Dataset I contains images very similar to the ones used to extract the templates for synthetic image generation. Not only are distinguishing features such as the contrast between the edges of a nanocube it faces very similar, but their position and numbers across the image resemble the scattering these nanostructures display when viewed through a scanning electron microscope, hence the high levels of detection on this dataset. Next, we have the images from the second validation dataset, which display a higher number of Ag nanoparticles per image, as well as these being much closer to each other and even having some nanocubes on top of others. This coupled with the refinement of the images during capture, which removed the bright edges on most of the observed nanocubes, and YOLO’s difficulty to detect objects that are within close proximity to each other, makes the whole set of annotated nanocubes different enough from the ones used during training to make the trained models miss most of the particles in the dataset.

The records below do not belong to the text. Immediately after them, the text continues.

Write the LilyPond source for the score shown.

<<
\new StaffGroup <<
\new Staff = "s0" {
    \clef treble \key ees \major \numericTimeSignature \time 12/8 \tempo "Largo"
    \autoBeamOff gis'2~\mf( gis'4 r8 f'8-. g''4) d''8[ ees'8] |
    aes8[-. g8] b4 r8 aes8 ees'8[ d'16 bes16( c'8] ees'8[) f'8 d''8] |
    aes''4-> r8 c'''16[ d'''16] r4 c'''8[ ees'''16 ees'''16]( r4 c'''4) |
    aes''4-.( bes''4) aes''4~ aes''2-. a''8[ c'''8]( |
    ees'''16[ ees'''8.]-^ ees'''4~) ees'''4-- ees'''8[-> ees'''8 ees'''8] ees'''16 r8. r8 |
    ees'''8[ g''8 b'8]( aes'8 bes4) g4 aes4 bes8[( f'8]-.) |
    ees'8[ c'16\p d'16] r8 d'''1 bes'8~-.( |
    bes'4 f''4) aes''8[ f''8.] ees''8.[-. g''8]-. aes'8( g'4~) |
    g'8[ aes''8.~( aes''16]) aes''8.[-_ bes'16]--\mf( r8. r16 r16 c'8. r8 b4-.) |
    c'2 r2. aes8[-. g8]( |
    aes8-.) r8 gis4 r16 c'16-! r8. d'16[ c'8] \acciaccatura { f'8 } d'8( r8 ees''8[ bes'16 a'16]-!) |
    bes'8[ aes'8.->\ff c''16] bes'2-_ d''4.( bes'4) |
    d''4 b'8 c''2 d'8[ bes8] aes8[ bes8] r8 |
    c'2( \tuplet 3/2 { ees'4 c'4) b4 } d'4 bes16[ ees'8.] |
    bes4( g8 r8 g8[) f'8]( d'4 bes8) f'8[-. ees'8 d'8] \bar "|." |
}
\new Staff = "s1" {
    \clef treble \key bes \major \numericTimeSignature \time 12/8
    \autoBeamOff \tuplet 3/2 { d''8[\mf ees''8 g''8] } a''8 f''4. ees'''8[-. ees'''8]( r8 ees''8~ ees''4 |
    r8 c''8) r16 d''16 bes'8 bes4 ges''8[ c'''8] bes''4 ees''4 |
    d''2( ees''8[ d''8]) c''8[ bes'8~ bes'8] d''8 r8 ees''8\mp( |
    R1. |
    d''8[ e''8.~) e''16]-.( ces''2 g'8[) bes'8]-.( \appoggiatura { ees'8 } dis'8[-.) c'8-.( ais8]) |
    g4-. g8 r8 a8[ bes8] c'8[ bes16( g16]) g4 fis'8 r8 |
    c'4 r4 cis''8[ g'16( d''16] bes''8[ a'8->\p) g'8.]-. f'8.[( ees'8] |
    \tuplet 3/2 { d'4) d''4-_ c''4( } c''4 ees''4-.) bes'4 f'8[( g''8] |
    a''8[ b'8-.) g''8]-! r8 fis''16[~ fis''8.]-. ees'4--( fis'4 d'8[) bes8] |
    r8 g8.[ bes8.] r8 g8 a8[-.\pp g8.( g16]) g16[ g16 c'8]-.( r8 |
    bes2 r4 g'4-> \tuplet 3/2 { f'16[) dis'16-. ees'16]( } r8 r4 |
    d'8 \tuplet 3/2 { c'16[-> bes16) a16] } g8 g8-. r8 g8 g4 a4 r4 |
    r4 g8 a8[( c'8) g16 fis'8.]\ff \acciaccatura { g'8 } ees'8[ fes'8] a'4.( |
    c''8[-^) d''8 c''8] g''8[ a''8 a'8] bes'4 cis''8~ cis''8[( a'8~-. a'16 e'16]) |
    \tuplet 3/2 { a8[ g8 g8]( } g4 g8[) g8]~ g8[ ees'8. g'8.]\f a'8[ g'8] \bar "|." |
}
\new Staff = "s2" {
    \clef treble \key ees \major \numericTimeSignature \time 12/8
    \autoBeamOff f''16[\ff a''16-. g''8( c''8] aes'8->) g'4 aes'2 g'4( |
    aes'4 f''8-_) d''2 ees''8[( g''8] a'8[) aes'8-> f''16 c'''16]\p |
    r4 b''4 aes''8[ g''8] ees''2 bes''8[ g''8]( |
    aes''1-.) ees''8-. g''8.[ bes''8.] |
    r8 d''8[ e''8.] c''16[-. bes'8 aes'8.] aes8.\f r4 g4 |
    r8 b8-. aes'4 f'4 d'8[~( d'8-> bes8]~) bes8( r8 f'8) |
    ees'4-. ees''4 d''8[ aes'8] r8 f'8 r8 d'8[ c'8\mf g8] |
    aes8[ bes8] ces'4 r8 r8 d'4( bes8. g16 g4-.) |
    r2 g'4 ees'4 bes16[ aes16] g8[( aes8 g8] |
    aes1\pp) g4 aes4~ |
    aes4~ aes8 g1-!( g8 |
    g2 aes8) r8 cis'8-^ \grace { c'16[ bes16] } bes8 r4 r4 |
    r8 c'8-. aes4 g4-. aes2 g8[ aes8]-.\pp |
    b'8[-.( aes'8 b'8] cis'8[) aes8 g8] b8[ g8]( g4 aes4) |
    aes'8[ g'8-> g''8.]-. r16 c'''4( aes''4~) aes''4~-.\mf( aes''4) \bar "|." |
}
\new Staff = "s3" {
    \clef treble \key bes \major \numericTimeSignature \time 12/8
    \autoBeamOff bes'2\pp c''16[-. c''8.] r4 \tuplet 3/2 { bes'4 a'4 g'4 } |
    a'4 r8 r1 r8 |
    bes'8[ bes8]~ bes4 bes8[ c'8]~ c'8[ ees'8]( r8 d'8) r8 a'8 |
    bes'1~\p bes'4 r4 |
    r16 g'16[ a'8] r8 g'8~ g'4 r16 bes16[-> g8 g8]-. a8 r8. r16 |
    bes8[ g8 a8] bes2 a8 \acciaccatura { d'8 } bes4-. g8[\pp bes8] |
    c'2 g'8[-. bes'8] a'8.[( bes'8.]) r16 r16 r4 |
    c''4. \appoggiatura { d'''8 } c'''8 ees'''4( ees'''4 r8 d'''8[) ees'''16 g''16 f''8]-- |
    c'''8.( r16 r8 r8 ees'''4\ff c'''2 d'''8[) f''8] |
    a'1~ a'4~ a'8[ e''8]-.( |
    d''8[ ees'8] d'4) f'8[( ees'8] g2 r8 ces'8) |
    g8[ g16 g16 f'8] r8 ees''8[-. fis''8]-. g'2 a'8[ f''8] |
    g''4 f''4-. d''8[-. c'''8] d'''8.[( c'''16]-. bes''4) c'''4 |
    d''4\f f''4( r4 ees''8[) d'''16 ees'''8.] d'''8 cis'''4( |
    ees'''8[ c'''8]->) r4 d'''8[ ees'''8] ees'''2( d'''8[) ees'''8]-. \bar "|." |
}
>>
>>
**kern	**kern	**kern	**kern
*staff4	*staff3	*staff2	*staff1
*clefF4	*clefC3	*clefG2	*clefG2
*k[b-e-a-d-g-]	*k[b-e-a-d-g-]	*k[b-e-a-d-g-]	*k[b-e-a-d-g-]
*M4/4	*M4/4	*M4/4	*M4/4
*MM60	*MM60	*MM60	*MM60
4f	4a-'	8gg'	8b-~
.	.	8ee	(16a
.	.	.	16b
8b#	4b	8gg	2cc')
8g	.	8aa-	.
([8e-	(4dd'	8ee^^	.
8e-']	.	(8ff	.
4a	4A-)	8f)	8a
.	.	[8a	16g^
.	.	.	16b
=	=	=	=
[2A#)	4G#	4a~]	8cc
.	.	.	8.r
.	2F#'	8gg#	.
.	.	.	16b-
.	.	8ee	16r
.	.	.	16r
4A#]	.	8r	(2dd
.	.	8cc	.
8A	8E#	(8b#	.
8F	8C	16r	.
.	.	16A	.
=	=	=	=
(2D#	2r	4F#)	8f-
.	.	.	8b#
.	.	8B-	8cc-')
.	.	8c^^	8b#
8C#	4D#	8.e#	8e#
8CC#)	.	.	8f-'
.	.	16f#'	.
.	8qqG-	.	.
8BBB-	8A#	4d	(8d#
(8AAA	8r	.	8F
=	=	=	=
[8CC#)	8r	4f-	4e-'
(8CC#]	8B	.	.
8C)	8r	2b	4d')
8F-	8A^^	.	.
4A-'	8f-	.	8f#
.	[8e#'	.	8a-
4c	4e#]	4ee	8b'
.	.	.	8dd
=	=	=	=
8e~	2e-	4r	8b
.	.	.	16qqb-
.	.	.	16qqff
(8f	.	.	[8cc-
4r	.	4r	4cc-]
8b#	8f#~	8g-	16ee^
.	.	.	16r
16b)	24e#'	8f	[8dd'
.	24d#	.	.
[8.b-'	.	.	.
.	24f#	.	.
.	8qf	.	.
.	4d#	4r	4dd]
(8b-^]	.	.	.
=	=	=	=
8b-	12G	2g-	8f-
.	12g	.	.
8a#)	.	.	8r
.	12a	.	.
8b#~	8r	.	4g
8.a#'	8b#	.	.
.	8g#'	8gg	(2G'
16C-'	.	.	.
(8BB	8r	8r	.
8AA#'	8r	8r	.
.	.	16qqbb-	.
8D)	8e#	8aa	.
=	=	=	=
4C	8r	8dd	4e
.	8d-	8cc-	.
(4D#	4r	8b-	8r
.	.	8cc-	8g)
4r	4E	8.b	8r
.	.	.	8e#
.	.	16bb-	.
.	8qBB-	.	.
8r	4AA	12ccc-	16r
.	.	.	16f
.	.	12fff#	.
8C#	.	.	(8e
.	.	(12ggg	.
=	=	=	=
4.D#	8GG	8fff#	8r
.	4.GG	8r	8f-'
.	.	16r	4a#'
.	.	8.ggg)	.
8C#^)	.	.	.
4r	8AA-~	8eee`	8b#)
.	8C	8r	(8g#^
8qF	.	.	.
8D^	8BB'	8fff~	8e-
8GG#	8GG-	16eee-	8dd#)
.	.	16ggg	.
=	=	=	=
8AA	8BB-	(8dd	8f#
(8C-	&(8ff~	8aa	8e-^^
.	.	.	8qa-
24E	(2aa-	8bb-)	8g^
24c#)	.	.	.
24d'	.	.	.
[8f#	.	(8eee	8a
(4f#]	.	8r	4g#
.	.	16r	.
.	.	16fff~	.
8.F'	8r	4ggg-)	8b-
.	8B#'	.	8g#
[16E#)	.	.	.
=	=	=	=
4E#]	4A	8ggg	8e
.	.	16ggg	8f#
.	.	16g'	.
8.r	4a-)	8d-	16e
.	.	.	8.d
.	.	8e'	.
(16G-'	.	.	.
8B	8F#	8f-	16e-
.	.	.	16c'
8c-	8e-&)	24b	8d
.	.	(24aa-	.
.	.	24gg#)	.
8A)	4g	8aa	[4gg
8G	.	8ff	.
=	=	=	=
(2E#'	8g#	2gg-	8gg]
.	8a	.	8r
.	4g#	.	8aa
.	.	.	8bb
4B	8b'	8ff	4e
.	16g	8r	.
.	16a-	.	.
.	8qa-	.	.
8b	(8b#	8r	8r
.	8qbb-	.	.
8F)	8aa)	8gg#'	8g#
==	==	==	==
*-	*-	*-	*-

Finally, the characteristics of the electron microscopes, such as maximum magnification, resolution of both SE and BSE detectors and electron source, used to capture the images used for training are different from the one used for validation. The micrographs depicting Ag nanocubes from Datasets I and II, along with the ones belonging to the NFFA repository were captured at a greater magnification than the one allowed by the SEM equipment used for the images from Dataset III. These differences, along with the variables added by the sample preparation methods used prior to characterization by electron microscopy, make the particles easier or harder to identify to both the human eye and the trained neural network models. The relatively low resolution of the latter microscope produced noise around the nanoparticles which made it difficult, even for a human expert, to distinguish a nanocube from a quasi-spherical particle.